▸ SET EXERCISE A: Repeat the rows below word for word, starting with the first row and going on through the line with "color correction: highlights a* -11.67, highlights".
● ● ●
Spinning dreidels, gelt and oily goodness

[attach]7252[/attach]Even in my 30s, as a single gal toiling away in a newsroom most evenings, I try to set aside time each year to mark Hanukkah.

As far as Jewish holidays go, the eight-day Festival of Lights is not as solemn an occasion as other holidays of remembrance or prayer throughout the year.

Unlike Rosh Hashanah or Yom Kippur, there is no requirement to fast or attend temple services, and unlike Passover, there are no dietary restrictions.

In fact, if you’re not consuming some kind of oily, doughy goodness on Hanukkah, some might say you’re not marking it at all.

Put simply, Hanukkah commemorates the re-establishment of the holy temple in Jerusalem after a revolt during a time of assimilation and religious persecution in the second century BCE.
● ● ●
▸ SET EXERCISE B: Transcribe the passage of the Hanukkah piece above word for word, starting with "As far as Jewish" and going on through "no dietary restrictions.".

A block of data:
● ● ●
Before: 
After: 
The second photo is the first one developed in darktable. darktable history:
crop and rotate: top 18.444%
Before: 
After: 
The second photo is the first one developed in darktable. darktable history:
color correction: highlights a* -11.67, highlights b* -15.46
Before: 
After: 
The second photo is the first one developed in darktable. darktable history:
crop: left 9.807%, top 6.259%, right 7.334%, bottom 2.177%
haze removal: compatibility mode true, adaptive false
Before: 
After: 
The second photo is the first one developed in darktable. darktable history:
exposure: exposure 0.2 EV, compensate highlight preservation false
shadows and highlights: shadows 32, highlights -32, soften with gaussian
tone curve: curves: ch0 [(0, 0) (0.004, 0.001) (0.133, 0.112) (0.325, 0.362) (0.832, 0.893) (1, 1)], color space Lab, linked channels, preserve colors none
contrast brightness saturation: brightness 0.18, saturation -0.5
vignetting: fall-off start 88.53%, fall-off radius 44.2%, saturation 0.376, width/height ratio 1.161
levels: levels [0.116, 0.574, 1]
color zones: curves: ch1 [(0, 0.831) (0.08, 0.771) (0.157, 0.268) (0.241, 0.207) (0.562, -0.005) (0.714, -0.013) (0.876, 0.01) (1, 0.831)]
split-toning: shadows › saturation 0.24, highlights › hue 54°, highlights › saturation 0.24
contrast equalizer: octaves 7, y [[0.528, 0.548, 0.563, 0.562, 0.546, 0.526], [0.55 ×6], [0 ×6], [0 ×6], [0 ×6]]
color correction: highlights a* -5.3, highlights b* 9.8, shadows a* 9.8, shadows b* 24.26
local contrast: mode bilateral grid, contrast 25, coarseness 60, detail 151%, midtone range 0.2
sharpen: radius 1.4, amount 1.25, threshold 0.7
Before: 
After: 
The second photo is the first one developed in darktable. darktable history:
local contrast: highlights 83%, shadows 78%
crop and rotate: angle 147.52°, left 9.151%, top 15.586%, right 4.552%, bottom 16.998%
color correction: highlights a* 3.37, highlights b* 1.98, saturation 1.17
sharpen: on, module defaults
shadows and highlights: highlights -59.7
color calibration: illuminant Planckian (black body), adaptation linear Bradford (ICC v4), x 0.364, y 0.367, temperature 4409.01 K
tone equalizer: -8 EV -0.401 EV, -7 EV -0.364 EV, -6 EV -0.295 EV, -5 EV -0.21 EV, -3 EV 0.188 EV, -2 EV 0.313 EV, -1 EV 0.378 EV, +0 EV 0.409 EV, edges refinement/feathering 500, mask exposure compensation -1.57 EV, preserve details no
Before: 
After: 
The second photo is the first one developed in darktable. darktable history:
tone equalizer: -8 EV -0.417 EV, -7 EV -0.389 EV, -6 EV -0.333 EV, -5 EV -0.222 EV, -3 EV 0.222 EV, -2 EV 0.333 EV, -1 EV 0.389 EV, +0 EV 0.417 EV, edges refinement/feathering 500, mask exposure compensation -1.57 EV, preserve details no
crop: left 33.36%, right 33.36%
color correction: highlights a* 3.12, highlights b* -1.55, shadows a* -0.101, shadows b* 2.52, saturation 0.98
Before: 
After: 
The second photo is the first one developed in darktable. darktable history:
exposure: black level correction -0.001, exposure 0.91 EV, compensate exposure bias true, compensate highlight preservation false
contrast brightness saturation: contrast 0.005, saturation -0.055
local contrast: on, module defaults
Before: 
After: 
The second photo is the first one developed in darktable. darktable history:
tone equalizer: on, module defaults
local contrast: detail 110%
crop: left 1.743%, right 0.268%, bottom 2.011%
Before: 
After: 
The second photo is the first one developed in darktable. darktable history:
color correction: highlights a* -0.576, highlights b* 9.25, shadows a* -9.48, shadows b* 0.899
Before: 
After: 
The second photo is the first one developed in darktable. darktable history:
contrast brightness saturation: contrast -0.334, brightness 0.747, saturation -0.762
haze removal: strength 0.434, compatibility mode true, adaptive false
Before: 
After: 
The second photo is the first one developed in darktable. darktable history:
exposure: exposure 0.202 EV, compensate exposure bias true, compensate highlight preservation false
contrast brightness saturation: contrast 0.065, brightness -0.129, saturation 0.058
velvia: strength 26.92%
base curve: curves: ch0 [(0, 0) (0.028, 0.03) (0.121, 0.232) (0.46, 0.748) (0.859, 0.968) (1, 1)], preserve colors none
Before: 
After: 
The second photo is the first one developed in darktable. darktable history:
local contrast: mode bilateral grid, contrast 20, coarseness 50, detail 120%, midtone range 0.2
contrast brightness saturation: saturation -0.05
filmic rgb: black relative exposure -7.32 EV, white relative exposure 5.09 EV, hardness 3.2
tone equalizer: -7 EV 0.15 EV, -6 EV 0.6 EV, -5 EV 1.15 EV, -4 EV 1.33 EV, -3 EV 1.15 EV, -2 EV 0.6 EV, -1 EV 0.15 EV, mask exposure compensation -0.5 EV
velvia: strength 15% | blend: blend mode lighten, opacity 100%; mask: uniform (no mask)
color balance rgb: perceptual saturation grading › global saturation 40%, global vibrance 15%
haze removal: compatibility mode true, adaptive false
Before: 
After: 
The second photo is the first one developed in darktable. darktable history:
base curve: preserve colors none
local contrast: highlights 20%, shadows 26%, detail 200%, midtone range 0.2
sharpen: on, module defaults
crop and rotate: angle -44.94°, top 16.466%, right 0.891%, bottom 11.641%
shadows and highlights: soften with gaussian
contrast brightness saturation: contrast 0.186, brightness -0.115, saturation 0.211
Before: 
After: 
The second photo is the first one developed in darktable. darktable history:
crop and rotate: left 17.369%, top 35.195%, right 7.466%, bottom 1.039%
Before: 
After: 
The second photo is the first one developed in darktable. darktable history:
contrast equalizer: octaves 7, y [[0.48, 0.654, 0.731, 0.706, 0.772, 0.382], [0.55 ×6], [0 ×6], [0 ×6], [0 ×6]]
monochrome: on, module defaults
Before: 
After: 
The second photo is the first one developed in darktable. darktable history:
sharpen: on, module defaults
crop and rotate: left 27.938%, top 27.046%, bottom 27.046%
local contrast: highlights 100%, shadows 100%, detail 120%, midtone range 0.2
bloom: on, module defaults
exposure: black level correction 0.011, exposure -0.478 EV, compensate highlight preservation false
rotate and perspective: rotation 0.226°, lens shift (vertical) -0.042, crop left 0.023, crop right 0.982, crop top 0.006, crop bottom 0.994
● ● ●
▸ TASK ANSWER A:
Before: 
After: 
The second photo is the first one developed in darktable. darktable history:
crop and rotate: top 18.444%
Before: 
After: 
The second photo is the first one developed in darktable. darktable history:
color correction: highlights a* -11.67, highlights b* -15.46

▸ TASK ANSWER B:
As far as Jewish holidays go, the eight-day Festival of Lights is not as solemn an occasion as other holidays of remembrance or prayer throughout the year.

Unlike Rosh Hashanah or Yom Kippur, there is no requirement to fast or attend temple services, and unlike Passover, there are no dietary restrictions.